Electronic design automation data:

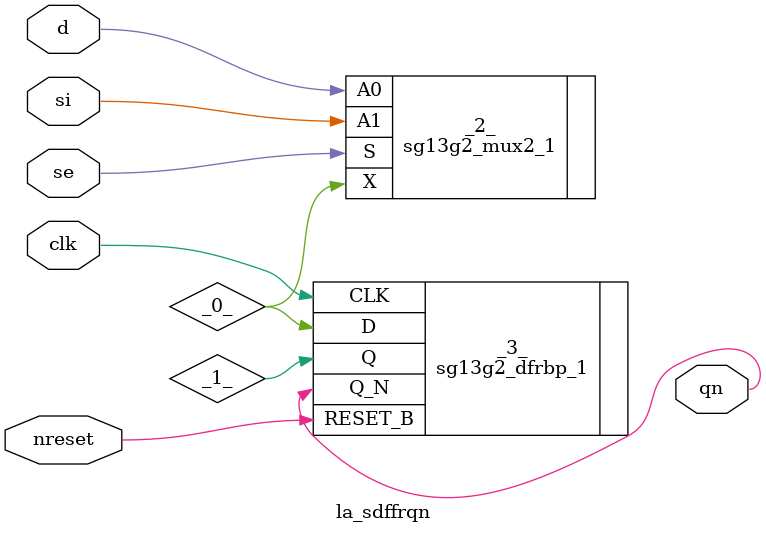
<source format=v>

/* Generated by Yosys 0.44 (git sha1 80ba43d26, g++ 11.4.0-1ubuntu1~22.04 -fPIC -O3) */

(* top =  1  *)
(* src = "generated" *)
module la_sdffrqn (
    d,
    si,
    se,
    clk,
    nreset,
    qn
);
  wire _0_;
  (* unused_bits = "0" *)
  wire _1_;
  (* src = "generated" *)
  input clk;
  wire clk;
  (* src = "generated" *)
  input d;
  wire d;
  (* src = "generated" *)
  input nreset;
  wire nreset;
  (* src = "generated" *)
  output qn;
  wire qn;
  (* src = "generated" *)
  input se;
  wire se;
  (* src = "generated" *)
  input si;
  wire si;
  sg13g2_mux2_1 _2_ (
      .A0(d),
      .A1(si),
      .S (se),
      .X (_0_)
  );
  (* src = "generated" *)
  sg13g2_dfrbp_1 _3_ (
      .CLK(clk),
      .D(_0_),
      .Q(_1_),
      .Q_N(qn),
      .RESET_B(nreset)
  );
endmodule

</source>
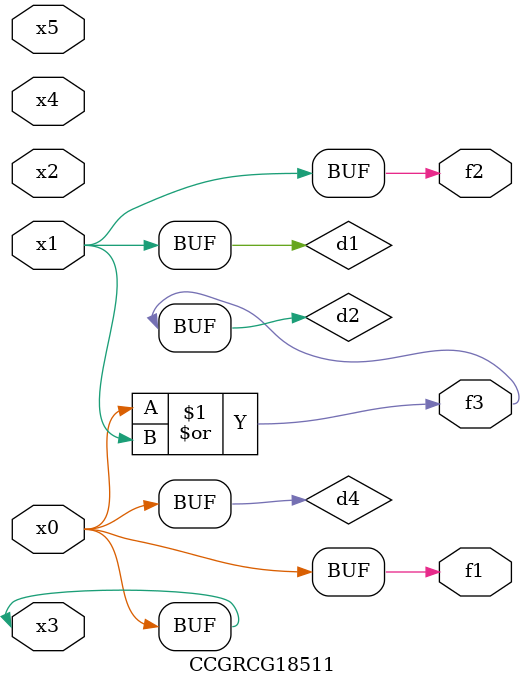
<source format=v>
module CCGRCG18511(
	input x0, x1, x2, x3, x4, x5,
	output f1, f2, f3
);

	wire d1, d2, d3, d4;

	and (d1, x1);
	or (d2, x0, x1);
	nand (d3, x0, x5);
	buf (d4, x0, x3);
	assign f1 = d4;
	assign f2 = d1;
	assign f3 = d2;
endmodule

</source>
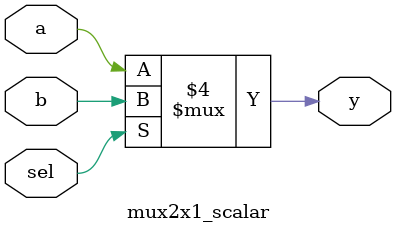
<source format=v>


`timescale 1ns/10ps

module mux2x1_scalar (
    y,
    a,
    b,
    sel
);
// Multiplexer
// 
// y -- scalar data output
// a, b -- scalar data inputs
// sel -- control input: select a if asserted, otherwise b

output y;
reg y;
input a;
input b;
input sel;




always @(b, a, sel) begin: MUX2X1_SCALAR_COMB
    if ((sel == 1)) begin
        y = b;
    end
    else begin
        y = a;
    end
end

endmodule

</source>
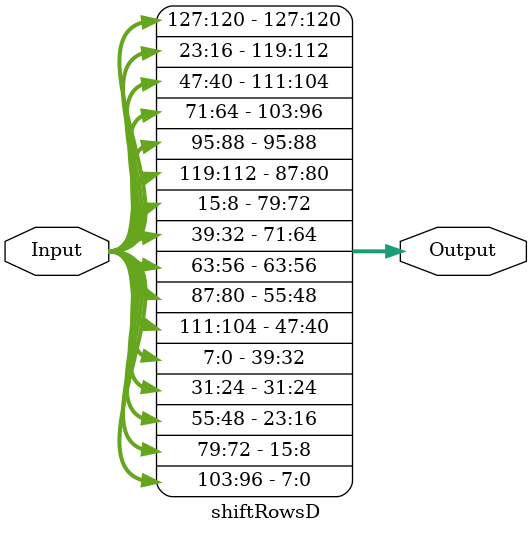
<source format=v>
module shiftRowsD(
    input  [127:0] Input,
    output [127:0] Output
);

//First column
assign Output[127:120] = Input[127:120];  
assign Output[87:80]   = Input[119:112];
assign Output[47:40]   = Input[111:104];
assign Output[7:0]     = Input[103:96];

//Second column
assign Output[95:88]   = Input[95:88];
assign Output[55:48]   = Input[87:80];
assign Output[15:8]    = Input[79:72];
assign Output[103:96]  = Input[71:64];

//Third column
assign Output[63:56]   = Input[63:56];
assign Output[23:16]   = Input[55:48];
assign Output[111:104] = Input[47:40];
assign Output[71:64]   = Input[39:32];

//Fourth column
assign Output[31:24]   = Input[31:24];
assign Output[119:112] = Input[23:16];
assign Output[79:72]   = Input[15:8];
assign Output[39:32]   = Input[7:0]; 

endmodule

//input
//d4bf5d30e0b452aeb84111f11e2798e5
//expected output
//d42711aee0bf98f1b8b45de51e415230
</source>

● **Exercise goal**
Verbatim output of the entries is required, with each image left out.

● **Task answer**
<source format=v>

/* Generated by Yosys 0.44 (git sha1 80ba43d26, g++ 11.4.0-1ubuntu1~22.04 -fPIC -O3) */

(* top =  1  *)
(* src = "generated" *)
module la_sdffrqn (
    d,
    si,
    se,
    clk,
    nreset,
    qn
);
  wire _0_;
  (* unused_bits = "0" *)
  wire _1_;
  (* src = "generated" *)
  input clk;
  wire clk;
  (* src = "generated" *)
  input d;
  wire d;
  (* src = "generated" *)
  input nreset;
  wire nreset;
  (* src = "generated" *)
  output qn;
  wire qn;
  (* src = "generated" *)
  input se;
  wire se;
  (* src = "generated" *)
  input si;
  wire si;
  sg13g2_mux2_1 _2_ (
      .A0(d),
      .A1(si),
      .S (se),
      .X (_0_)
  );
  (* src = "generated" *)
  sg13g2_dfrbp_1 _3_ (
      .CLK(clk),
      .D(_0_),
      .Q(_1_),
      .Q_N(qn),
      .RESET_B(nreset)
  );
endmodule

</source>
<source format=v>
module CCGRCG18511(
	input x0, x1, x2, x3, x4, x5,
	output f1, f2, f3
);

	wire d1, d2, d3, d4;

	and (d1, x1);
	or (d2, x0, x1);
	nand (d3, x0, x5);
	buf (d4, x0, x3);
	assign f1 = d4;
	assign f2 = d1;
	assign f3 = d2;
endmodule

</source>
<source format=v>


`timescale 1ns/10ps

module mux2x1_scalar (
    y,
    a,
    b,
    sel
);
// Multiplexer
// 
// y -- scalar data output
// a, b -- scalar data inputs
// sel -- control input: select a if asserted, otherwise b

output y;
reg y;
input a;
input b;
input sel;




always @(b, a, sel) begin: MUX2X1_SCALAR_COMB
    if ((sel == 1)) begin
        y = b;
    end
    else begin
        y = a;
    end
end

endmodule

</source>
<source format=v>
module shiftRowsD(
    input  [127:0] Input,
    output [127:0] Output
);

//First column
assign Output[127:120] = Input[127:120];  
assign Output[87:80]   = Input[119:112];
assign Output[47:40]   = Input[111:104];
assign Output[7:0]     = Input[103:96];

//Second column
assign Output[95:88]   = Input[95:88];
assign Output[55:48]   = Input[87:80];
assign Output[15:8]    = Input[79:72];
assign Output[103:96]  = Input[71:64];

//Third column
assign Output[63:56]   = Input[63:56];
assign Output[23:16]   = Input[55:48];
assign Output[111:104] = Input[47:40];
assign Output[71:64]   = Input[39:32];

//Fourth column
assign Output[31:24]   = Input[31:24];
assign Output[119:112] = Input[23:16];
assign Output[79:72]   = Input[15:8];
assign Output[39:32]   = Input[7:0]; 

endmodule

//input
//d4bf5d30e0b452aeb84111f11e2798e5
//expected output
//d42711aee0bf98f1b8b45de51e415230
</source>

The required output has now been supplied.